▶ Questions on the material
• 1. In the use-versus-abuse passage, how much does 0ni take?
• 2. Pick up the use-versus-abuse passage after its final sentence and keep writing it.

▶ Given passage
------------------------------------------------------------------------

It's the old use versus abuse argument. No level is safe, but there's a very big difference between 0ni and his 250mg/week and the guy a friend of mine met who was offered roids in his second session at the gym, accepted, didn't even ask what it was he was taking and had the guy who offered them to him (who he barely knew) do the pinning.
Similarly, I've met opiod addicts who lead perfectly normal lives and follow best-practices on sterility and purity, then I've met the opiod addict who was in hospital with multiple abscesses of his groin secondary to unsterile injections, had HIV but didn't want to get treatment for it until it was basically forced on him and snuck out of the hospital every night (we think) to shoot up.
I've also met a meth addict who was completely functional in society. Bad history of childhood sexual abuse, which lead to a bunch of substance use issues and significant other mental health issues, but was still able to get up every day, take her kids to school and work a full day. She also didn't use in front of the kids and provided for them.

------------------------------------------------------------------------

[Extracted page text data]
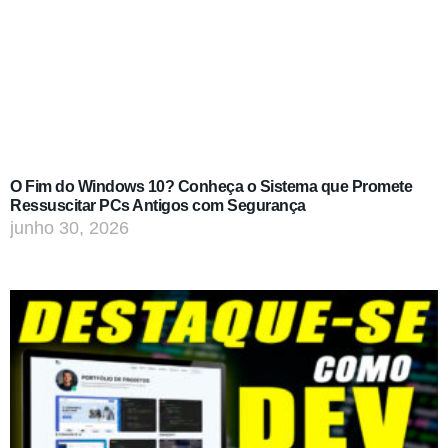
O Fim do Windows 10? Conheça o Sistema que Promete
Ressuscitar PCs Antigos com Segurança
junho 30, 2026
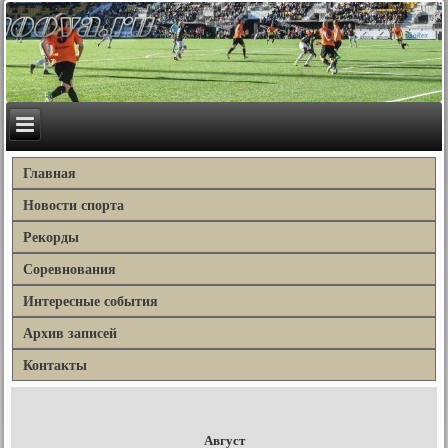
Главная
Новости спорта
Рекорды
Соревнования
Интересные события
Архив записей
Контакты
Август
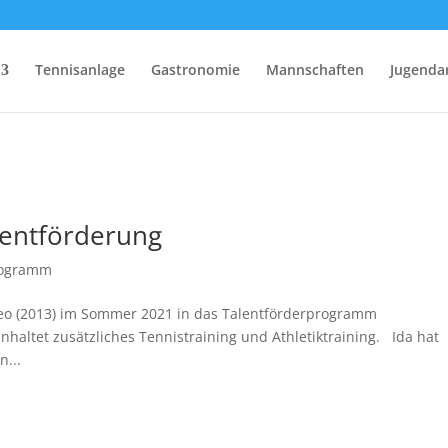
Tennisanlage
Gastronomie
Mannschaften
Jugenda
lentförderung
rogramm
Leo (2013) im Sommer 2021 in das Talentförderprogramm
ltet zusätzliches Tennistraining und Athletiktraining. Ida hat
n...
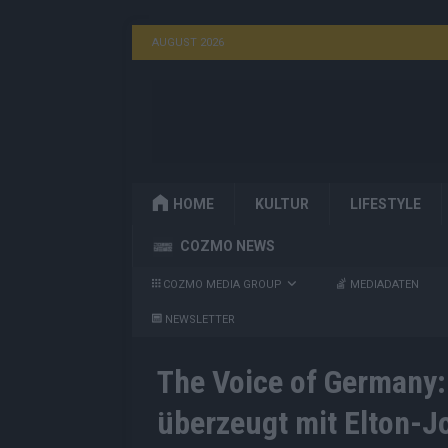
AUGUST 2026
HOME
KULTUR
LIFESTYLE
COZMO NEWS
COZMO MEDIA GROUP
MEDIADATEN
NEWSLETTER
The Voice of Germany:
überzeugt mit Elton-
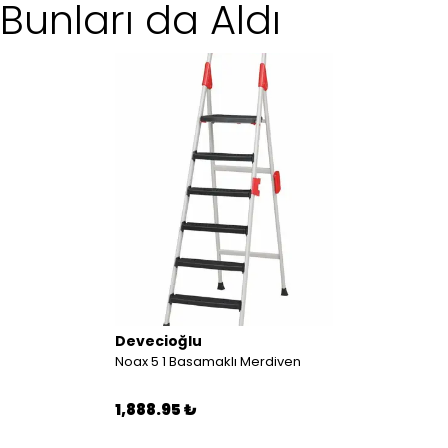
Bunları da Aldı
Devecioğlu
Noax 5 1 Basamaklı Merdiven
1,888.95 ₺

------------------------------------------------------------------------

▶ Results for the exercise
• 1. 250mg per week.

• 2.
Panadol and coffee are both fairly safe drugs except in overdose, but it's all a sliding scale. The average person using panadol or coffee uses them responsibly, but outliers don't. Then on the other end, you have something like meth in which the (very occasional) outlier uses it responsibly and even then you'd prefer to get them off it.
The simple fact that the government has declared steroids S8/illegal for personal use doesn't factor in a discussion of the morality of their use. The real discussion should be on public health burden and harm to society caused by their illegality versus their legality. Personally, I'd think the burden would be lower with education and easier checking of purity, but I have no evidence for that.
Of course, a discussion of nuances like harm prevention doesn't sell well to the average voter.